Bimetallic Au@Rh core–shell nanostars with plasmon-enhanced catalytic performance in hydrogen evolution reaction

Abstract

Boosting the electrocatalytic performance of non-Pt catalysts for the hydrogen evolution reaction (HER) is of great importance in the context of the high price and scarcity of Pt. In this work, we successfully synthesized bimetallic core–shell nanostructures with Au nanostars as cores and Rh clusters as shells (Au@Rh nanostars) based on a two-step wet-chemistry strategy. We have demonstrated that the interaction strength between Rh and intermediate(s) involved in the HER could be effectively manipulated due to the existence of a strong electronic effect in bimetallic Au@Rh nanostars.

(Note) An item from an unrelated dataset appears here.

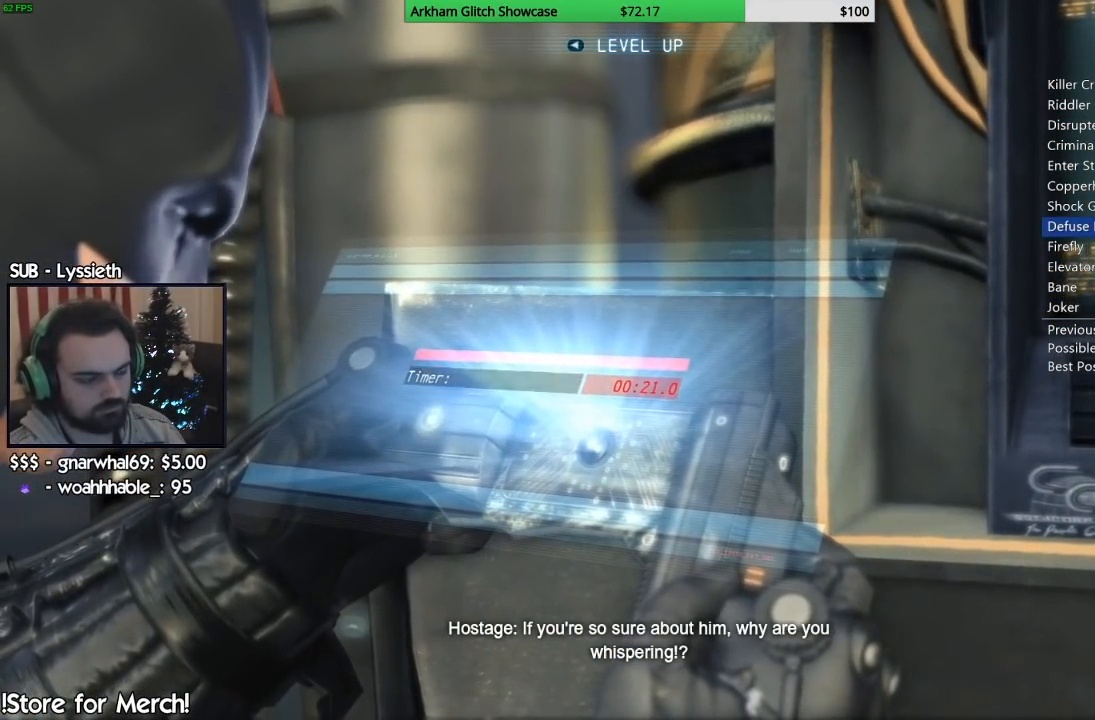
{"dt_ms": 500, "buttons": [], "left_stick": "up-left", "right_stick": "up-right", "button_events": []}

The results from FDTD simulation suggested that the E-M field enhancement of the Au@Rh nanostar is inferior to that of the Au nanostar but there is a more localized distribution between the Au core and Rh shell. Benefiting from the synergistic effect and the plasmon-induced accelerated molecular transformations, the Au@Rh nanostars manifest outstanding plasmon-enhanced electrochemical activity toward the HER with a low overpotential of 28.5 mV for achieving the current density of 10 mA cm⁻², which surpasses the commercial Pt/C. Furthermore, the obtained Au@Rh nanostars exhibited remarkable stability during the durability test with only a 3 mV shift in HER polarization curves after 5000 potential cycles. This study provides a versatile strategy for designing bimetallic core–shell nanostructures with plasmon-enhanced electrocatalytic performance.